输入材料:
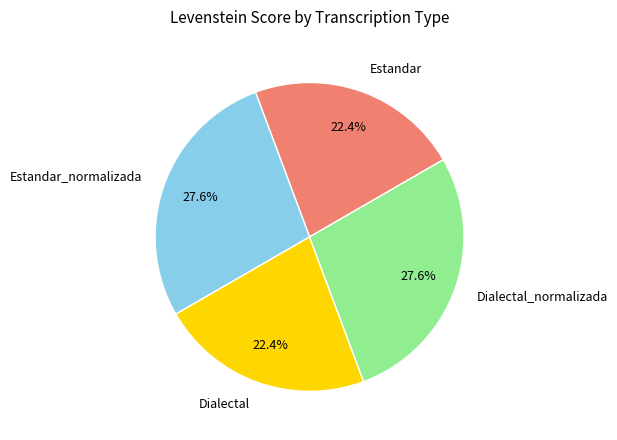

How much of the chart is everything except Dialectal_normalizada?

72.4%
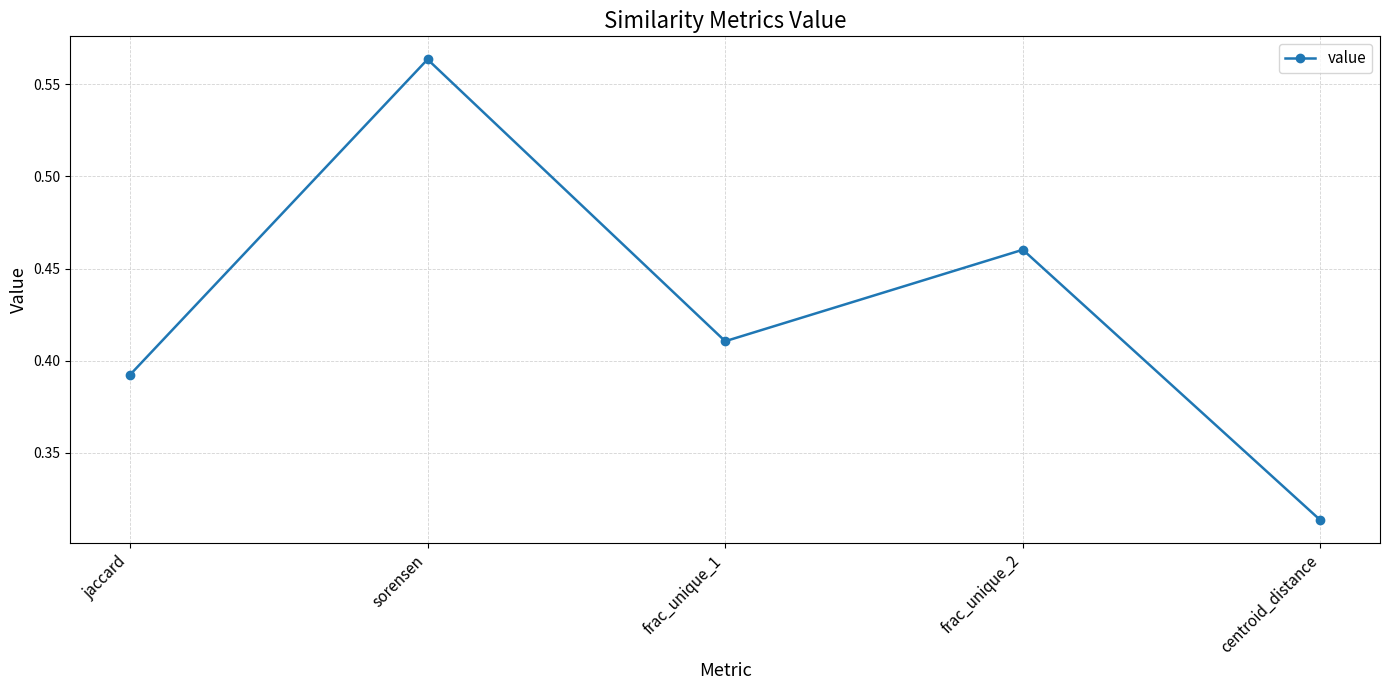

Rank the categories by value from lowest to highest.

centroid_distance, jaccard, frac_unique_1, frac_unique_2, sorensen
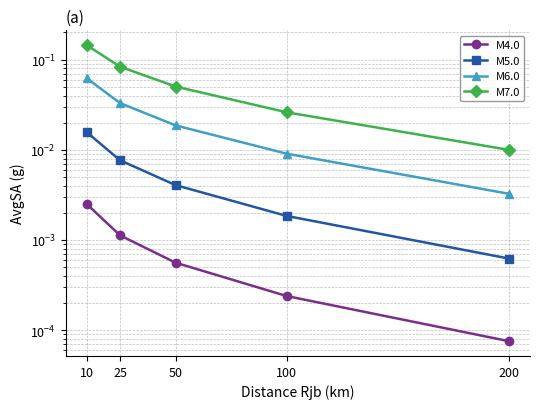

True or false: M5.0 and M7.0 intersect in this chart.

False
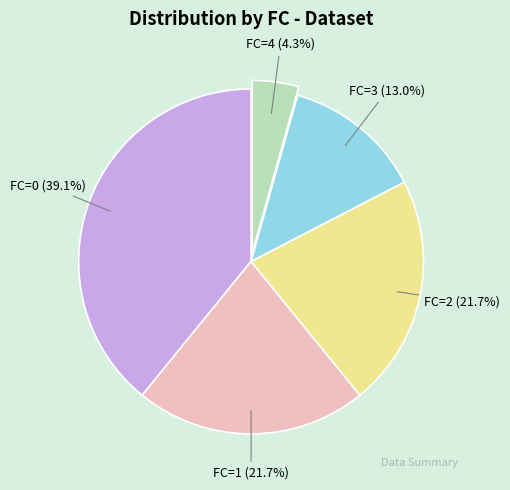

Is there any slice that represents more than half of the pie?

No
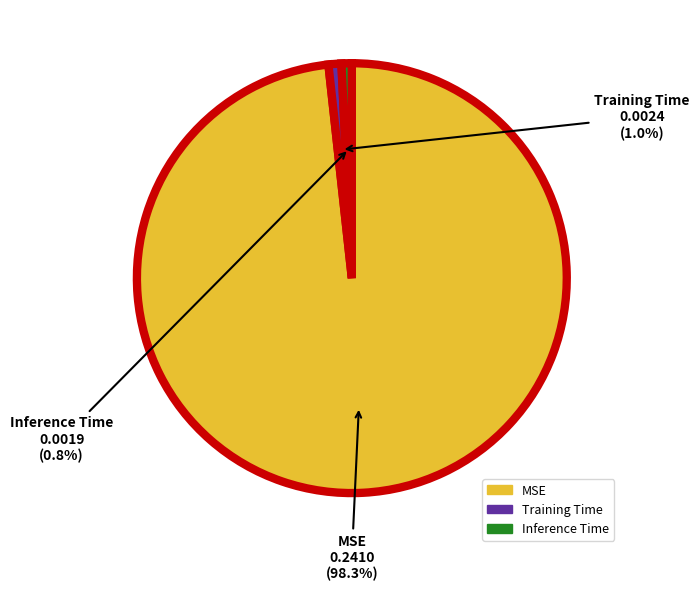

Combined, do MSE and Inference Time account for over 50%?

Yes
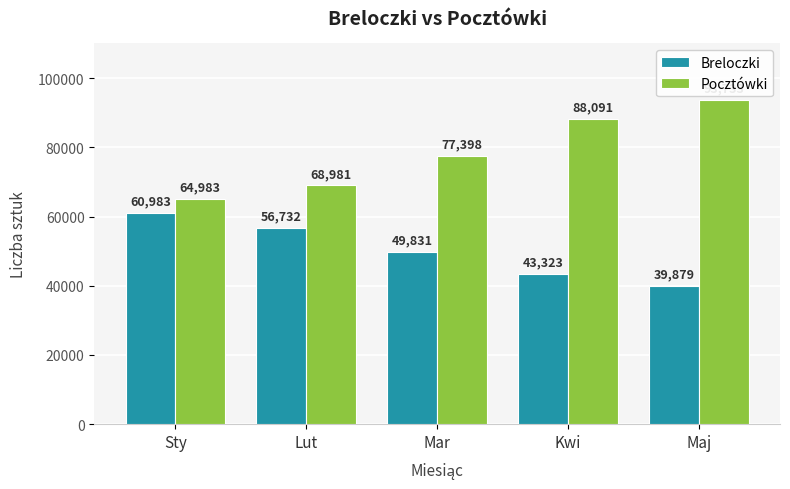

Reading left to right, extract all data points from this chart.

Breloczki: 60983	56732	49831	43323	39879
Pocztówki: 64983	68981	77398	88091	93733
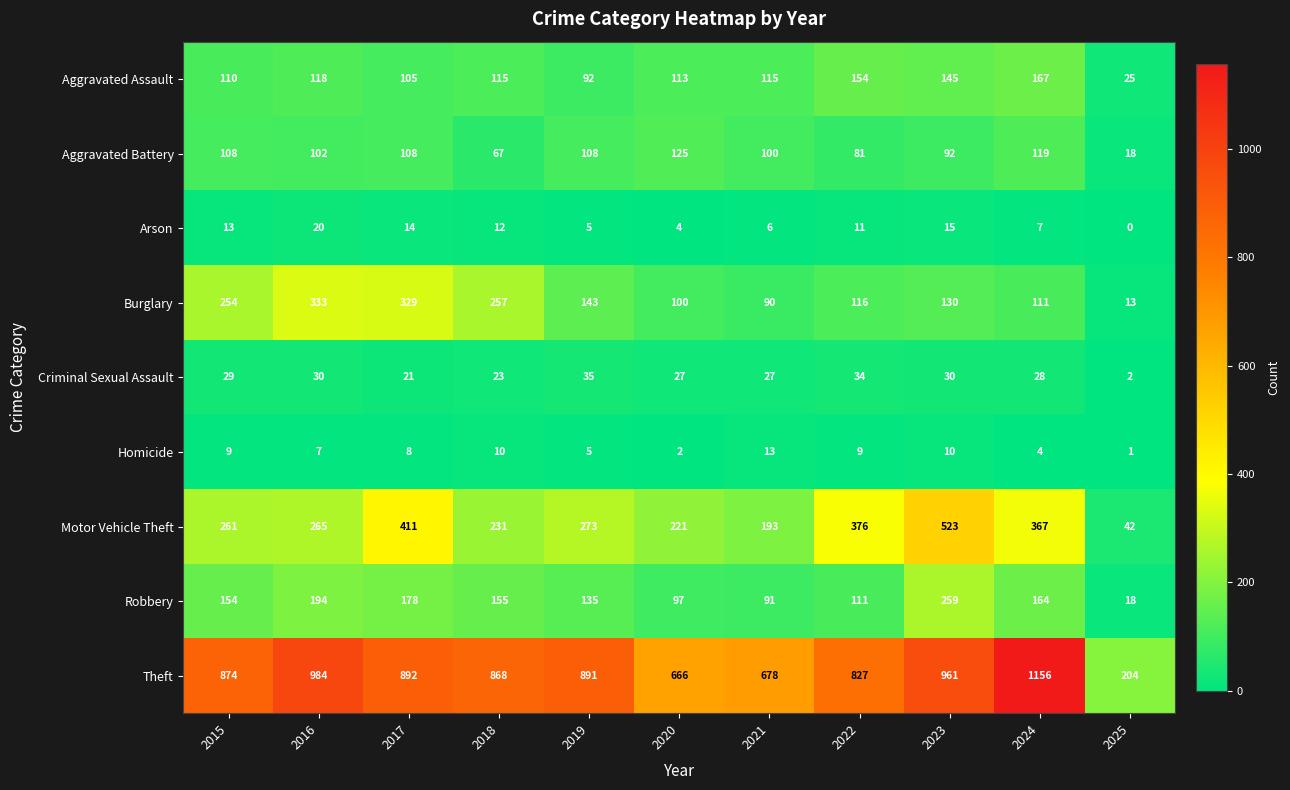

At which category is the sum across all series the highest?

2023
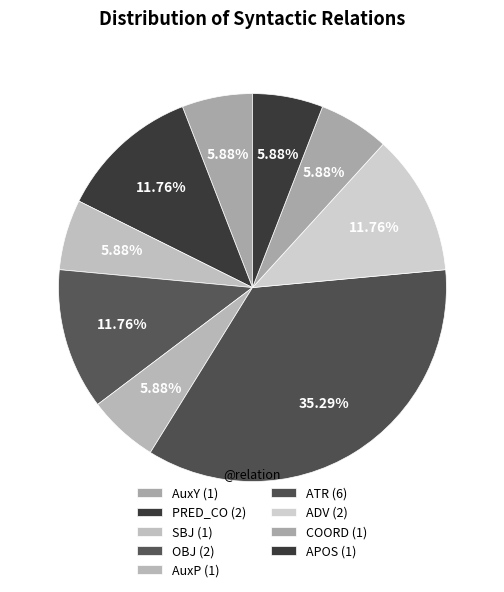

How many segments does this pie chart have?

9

* * *

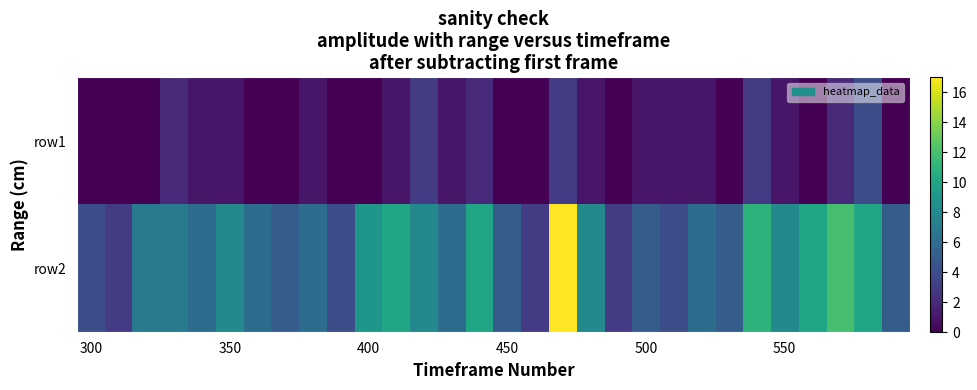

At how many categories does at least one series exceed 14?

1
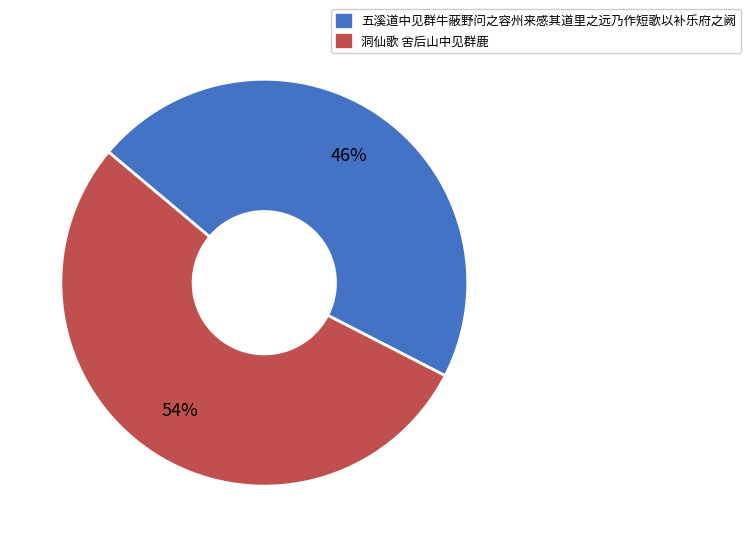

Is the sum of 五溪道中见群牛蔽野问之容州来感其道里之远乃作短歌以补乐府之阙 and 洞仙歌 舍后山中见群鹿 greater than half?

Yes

任务要求:
请从上方列表中摘出所有包含字符串“highest”的行，匹配时区分大小写。

本题答案:
Rank the categories by value from lowest to highest.
At which category is the sum across all series the highest?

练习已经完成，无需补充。